The reasonable next step would be to treat the PCT first and then look into treatment for HCV later. There are reasons not to treat the virus infection before treating the PCT. The only available treatment for HCV is a new drug called alpha-interferon that is expensive, requires repeated injections, commonly causes flu-like symptoms and only eradicates the virus about one third of the time. Also, liver damage progresses slowly if at all in many people with HCV. However, once the PCT is in remission it is important to assess the amount of liver damage the virus has already caused and to have follow up visits to a doctor to monitor the liver. In some cases it may be important to treat HCV infection to try and prevent progressive liver damage. Consult your primary MD and get a GI specialist to confirm the diagnosis. Hope this helps.
Take care.

Other Answers:
Having Hep C depending on if you are a chronic carrier, can cause problems with your liver's job of detoxifying things (like hemoglobin which leaves porphyrins to be excreted). This could easily lead to an increased level. Though im sure you Dr. was checking you for a group of conditions called the Porphyria's. You can read about them for yourself, you could be a carrier of a recessive form called Congenital Eyrthopoetic Porphyria. You can carry this mutation, but not express it. Read about it and talk with your Dr. Good Luck.
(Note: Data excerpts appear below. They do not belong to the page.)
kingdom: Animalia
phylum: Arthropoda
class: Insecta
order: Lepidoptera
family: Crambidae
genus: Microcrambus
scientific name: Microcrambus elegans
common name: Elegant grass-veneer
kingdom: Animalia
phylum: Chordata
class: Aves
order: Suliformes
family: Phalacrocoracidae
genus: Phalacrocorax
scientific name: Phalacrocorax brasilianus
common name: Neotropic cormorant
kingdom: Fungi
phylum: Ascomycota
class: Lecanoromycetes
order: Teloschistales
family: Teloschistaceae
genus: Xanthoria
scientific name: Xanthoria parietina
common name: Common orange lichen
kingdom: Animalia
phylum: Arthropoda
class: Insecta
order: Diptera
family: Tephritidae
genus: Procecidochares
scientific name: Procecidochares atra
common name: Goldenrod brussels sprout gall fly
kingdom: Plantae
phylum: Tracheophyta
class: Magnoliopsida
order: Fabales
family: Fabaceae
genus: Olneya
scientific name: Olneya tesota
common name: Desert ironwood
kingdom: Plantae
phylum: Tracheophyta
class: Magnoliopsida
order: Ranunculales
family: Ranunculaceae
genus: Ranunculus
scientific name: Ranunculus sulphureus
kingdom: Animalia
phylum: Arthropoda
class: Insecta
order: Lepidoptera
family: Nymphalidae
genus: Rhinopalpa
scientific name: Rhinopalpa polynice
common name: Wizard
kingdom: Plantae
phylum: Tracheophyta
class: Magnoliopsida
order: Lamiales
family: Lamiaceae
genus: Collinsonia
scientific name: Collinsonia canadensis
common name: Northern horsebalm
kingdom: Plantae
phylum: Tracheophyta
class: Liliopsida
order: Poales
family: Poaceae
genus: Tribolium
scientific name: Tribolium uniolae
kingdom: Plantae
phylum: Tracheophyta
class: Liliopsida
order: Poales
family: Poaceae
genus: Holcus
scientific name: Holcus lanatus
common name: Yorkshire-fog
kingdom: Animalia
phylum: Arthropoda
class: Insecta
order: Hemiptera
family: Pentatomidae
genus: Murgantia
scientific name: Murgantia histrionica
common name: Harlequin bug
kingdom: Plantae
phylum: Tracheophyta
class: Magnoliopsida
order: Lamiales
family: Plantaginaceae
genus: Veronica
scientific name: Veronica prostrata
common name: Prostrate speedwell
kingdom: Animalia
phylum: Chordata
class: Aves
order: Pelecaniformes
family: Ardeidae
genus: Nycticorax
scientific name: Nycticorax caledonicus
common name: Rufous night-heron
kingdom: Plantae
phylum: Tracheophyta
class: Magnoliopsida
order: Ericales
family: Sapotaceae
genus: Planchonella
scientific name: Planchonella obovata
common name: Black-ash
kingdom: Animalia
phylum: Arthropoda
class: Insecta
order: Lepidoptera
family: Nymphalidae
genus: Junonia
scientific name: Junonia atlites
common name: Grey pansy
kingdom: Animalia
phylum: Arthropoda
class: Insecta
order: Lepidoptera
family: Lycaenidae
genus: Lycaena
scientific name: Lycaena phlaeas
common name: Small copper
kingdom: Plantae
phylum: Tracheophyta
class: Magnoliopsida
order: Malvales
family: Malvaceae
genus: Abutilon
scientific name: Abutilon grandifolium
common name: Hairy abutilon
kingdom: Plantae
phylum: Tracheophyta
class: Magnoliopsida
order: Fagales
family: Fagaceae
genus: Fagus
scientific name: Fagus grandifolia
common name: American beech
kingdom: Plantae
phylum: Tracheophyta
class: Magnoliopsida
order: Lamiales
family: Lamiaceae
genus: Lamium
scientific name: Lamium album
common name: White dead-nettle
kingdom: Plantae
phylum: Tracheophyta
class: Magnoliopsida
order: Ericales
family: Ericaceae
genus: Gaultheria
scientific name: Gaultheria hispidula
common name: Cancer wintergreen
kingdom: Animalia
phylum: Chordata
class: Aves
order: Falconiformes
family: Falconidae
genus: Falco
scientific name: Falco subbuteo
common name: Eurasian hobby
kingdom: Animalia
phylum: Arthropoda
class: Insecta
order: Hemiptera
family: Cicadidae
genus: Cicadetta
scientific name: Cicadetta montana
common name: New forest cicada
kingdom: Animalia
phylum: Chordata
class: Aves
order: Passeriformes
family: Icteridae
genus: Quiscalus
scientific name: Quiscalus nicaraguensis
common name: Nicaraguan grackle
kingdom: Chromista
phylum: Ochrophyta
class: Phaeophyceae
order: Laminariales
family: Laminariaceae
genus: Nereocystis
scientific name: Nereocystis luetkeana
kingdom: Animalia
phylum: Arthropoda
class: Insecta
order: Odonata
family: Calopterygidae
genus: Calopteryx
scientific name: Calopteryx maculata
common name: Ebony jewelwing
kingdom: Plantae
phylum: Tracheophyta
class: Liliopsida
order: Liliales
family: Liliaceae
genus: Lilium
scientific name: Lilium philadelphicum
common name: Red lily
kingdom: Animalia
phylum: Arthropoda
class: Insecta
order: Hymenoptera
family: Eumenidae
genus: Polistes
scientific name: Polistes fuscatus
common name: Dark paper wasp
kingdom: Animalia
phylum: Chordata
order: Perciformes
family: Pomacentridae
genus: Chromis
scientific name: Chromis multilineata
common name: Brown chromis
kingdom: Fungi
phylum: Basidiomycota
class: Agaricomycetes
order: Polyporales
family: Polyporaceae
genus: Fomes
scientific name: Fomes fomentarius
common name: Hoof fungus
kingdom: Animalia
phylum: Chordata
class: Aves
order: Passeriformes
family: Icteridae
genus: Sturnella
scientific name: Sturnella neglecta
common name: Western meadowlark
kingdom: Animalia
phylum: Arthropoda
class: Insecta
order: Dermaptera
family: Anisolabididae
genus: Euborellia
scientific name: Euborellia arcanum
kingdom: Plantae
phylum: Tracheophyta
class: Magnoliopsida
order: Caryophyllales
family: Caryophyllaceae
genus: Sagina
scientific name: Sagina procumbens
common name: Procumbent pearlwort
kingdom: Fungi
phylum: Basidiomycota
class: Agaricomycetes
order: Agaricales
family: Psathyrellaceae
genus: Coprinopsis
http://en.wikipedia.org/wiki/Porphyria#Erythropoietic_porphyria
same problem. only my hands look like they have been through a meat grinder with the scarring from the little blisters that appear on them.very painful. a dematologist told me that removing several units of blood would put it into remission. I followed his instructions over a period of 6 to 8 weeks and when some level or other became acceptable we stopped removing the blood. I couldn't believe the results.hands cleared up.urine became clear.it was amazing! but it was only in remission.now it is back after two years and i have to be bled again.what a @#$%! when he diagnosed this condition a few years ago he asked if i was ever tested for hep c. and sent me to some other ologist who confirmed that i did indeed have the c. dermatologist told me that he remembered reading that there was a connection between hep c and the porphyria. after a couple of liver biopsy's in five years i was told that it was a mild case of the hep.no treatment was needed at this time.friggin doctors are probably waiting for the liver to fail and cash in all at once.sorry for the novel.never had a real person to discuss this with. good luck, stay well.